US equities traded mixed with the DJIA and the S&P500 closing relatively flat while the NASDAQ 100 printed fresh record highs as APPLE pushed higher, taking the companies market cap to the $800bln mark. Asian equites traded relatively flat, following Wall Street’s lead and the absence of major news except for the ASX 200 which lost 0.5% after Retail sales disappointed.

In FX, the USD held its gains overnight as buyers kept the USD Index, a measure of the strength of the USD against a basket of currencies, above the 99 level. Notable weakness was seen in the AUD which extended on its descent below 0.7400 on the back of worse than expected economic data. The JPY continues to soften as market sentiment continues to favor a risk on approach.
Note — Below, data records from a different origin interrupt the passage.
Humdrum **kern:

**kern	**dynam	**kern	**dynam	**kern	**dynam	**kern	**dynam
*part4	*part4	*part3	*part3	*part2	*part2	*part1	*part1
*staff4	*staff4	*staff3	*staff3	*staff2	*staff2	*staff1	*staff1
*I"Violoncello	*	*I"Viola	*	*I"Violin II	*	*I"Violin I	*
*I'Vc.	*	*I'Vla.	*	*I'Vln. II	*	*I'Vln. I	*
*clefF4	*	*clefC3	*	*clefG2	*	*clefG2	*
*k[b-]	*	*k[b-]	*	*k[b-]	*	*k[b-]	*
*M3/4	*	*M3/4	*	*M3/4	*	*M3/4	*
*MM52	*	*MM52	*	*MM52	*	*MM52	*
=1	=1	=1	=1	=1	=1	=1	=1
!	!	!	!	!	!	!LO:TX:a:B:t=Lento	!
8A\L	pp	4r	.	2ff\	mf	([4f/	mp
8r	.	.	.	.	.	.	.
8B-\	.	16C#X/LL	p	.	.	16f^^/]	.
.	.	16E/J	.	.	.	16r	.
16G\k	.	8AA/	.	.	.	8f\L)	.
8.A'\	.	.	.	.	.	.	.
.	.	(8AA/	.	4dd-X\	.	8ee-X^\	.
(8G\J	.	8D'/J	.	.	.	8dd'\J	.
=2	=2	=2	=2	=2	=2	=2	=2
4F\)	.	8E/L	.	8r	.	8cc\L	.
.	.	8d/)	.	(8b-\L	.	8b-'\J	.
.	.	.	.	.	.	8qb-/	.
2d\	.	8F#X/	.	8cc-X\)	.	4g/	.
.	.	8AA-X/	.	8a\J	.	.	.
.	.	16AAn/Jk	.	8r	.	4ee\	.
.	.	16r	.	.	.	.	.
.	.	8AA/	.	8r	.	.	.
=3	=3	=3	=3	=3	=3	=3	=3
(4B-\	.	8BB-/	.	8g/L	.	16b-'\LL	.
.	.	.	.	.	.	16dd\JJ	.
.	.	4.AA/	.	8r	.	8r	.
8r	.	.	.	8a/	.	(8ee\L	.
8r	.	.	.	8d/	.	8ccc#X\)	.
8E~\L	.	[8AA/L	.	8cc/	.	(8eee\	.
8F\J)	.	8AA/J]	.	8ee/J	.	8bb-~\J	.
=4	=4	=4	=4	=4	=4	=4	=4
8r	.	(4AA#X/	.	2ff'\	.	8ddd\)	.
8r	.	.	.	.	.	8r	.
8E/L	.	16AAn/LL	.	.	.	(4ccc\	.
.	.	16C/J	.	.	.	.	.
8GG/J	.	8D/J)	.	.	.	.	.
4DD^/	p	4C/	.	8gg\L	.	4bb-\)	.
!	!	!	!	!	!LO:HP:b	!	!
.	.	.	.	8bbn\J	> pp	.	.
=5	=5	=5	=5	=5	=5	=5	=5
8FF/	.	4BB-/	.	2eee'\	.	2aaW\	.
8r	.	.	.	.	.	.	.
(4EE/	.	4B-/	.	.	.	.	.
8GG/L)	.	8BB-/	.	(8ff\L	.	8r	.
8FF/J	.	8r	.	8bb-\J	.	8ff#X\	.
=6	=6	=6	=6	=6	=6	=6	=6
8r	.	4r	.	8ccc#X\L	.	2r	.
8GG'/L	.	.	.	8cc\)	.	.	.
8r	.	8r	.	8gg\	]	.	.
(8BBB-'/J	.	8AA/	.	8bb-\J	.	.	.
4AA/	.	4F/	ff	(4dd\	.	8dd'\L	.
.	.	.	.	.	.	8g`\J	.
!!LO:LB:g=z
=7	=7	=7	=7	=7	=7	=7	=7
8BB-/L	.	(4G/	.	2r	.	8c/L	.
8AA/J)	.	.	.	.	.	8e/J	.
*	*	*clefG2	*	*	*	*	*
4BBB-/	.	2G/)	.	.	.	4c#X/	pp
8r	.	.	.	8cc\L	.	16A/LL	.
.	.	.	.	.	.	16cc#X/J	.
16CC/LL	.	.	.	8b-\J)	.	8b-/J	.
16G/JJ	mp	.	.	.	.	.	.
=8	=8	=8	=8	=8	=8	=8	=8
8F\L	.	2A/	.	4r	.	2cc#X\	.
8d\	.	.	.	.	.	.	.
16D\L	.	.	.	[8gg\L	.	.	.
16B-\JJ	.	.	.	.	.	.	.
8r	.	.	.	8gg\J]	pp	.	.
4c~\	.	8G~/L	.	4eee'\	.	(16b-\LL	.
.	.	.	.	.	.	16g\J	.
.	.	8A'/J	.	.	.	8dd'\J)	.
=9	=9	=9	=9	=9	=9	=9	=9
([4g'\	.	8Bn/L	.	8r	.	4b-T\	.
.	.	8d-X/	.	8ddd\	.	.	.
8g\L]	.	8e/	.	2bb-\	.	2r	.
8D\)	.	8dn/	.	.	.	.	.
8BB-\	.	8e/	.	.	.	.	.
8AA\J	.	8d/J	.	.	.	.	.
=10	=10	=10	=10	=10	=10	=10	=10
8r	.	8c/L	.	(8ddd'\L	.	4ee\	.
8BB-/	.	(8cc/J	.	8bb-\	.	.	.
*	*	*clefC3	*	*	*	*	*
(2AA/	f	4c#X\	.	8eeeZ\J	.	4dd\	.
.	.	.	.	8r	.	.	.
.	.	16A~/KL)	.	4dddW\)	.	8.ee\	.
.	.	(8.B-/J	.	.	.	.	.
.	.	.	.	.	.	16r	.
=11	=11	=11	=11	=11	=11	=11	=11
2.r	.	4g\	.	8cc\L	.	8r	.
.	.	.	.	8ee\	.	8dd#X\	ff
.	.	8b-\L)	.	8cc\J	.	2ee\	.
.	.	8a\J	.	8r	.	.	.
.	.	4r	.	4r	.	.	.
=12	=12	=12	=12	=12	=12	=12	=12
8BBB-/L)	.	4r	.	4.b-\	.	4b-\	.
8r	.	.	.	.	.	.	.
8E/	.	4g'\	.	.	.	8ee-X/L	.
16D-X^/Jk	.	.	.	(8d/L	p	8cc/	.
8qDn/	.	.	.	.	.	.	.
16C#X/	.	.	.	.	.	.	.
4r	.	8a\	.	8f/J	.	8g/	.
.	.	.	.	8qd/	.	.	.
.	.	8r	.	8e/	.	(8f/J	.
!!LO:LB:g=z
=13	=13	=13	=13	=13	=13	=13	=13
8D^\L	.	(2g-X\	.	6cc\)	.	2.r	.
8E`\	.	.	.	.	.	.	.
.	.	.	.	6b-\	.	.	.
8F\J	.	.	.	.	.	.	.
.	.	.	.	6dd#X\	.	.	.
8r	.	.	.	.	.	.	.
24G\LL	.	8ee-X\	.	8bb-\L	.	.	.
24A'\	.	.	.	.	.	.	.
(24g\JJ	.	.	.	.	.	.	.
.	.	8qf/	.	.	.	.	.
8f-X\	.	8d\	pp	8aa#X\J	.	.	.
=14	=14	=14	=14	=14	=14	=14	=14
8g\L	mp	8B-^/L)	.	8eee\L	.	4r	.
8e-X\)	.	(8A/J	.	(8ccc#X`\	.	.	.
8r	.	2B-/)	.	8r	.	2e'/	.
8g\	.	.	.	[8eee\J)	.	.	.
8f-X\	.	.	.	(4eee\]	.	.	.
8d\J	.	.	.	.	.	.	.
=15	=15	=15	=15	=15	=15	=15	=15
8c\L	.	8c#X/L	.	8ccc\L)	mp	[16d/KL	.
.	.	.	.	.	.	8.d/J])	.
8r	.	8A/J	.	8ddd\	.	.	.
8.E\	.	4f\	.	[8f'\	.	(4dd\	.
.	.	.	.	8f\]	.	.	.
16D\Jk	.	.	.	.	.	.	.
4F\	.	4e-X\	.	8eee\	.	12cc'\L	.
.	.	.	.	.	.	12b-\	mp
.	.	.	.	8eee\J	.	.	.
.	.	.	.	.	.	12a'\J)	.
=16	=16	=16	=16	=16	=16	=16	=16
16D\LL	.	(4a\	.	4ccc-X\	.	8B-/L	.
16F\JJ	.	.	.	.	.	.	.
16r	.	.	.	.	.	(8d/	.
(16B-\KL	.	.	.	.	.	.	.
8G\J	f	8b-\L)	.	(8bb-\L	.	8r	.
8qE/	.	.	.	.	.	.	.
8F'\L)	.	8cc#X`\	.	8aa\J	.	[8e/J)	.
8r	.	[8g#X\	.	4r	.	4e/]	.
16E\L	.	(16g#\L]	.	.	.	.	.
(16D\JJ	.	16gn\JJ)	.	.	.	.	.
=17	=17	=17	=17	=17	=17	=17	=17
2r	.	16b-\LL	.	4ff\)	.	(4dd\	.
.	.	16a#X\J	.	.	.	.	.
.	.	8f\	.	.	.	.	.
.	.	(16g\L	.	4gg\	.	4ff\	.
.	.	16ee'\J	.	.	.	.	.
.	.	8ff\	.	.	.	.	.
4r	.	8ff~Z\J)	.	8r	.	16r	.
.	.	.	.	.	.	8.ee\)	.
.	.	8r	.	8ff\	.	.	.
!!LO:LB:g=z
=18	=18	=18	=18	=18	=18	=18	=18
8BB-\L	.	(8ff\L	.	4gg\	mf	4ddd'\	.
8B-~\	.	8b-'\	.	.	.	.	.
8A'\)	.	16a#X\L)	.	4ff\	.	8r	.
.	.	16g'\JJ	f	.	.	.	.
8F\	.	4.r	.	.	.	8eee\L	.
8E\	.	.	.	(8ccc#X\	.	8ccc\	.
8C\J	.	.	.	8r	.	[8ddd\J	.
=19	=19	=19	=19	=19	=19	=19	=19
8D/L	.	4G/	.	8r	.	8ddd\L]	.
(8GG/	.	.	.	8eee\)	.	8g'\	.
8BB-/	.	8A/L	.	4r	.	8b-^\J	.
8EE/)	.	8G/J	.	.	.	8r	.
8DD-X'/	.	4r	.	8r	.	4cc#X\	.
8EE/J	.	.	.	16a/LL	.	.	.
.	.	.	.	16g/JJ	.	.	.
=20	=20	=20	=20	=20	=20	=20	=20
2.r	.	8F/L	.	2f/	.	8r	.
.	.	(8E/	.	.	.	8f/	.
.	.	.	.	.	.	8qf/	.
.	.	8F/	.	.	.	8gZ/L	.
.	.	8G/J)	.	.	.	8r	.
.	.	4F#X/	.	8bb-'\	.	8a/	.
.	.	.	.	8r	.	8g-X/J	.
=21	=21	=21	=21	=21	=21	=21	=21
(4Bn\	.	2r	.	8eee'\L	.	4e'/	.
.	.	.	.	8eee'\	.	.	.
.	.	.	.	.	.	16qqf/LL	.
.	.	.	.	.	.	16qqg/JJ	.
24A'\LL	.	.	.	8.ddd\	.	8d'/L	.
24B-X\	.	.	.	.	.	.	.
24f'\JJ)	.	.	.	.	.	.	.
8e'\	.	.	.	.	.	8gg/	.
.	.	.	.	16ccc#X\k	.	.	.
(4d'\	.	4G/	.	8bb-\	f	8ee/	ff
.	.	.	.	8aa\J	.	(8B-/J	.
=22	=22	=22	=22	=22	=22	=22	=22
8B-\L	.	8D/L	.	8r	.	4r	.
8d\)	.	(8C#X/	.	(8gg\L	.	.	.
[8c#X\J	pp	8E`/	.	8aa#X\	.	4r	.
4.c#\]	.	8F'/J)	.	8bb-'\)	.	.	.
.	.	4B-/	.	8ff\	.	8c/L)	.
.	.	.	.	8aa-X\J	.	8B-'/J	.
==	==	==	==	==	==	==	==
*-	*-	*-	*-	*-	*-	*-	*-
In commodities, gold could not hold onto early gains above 1235 and was dragged lower to the 1225 level where the new battle lines have been drawn. Technically, we are seeing a bullish head and shoulder formation taking place, and 1225 looks to be the right shoulder. If fundamentals align and we see a shift to a risk off stance, bulls will look to test 1235, breaking the neckline and exposing 1250. However, if the risk on sentiment intensifies, bears will capture 1225 and make a b-line for 1220, which would negate the H&S as traders continue to jump off the gold train.

Crude oil managed to hold on to its recent gains amid jawboning by both OPEC and non-OPEC members regarding the need to extend the supply freeze to beyond 2017. Though, slightly more confident of the talks, markets have failed to retest the $50 mark as we see $47 forming the cap for now. More supply constraint talks and lower API number today might be enough to push crude higher, but a failure to convince traders or a disappointing API draw, will see the commodity head south toward the $45 mark.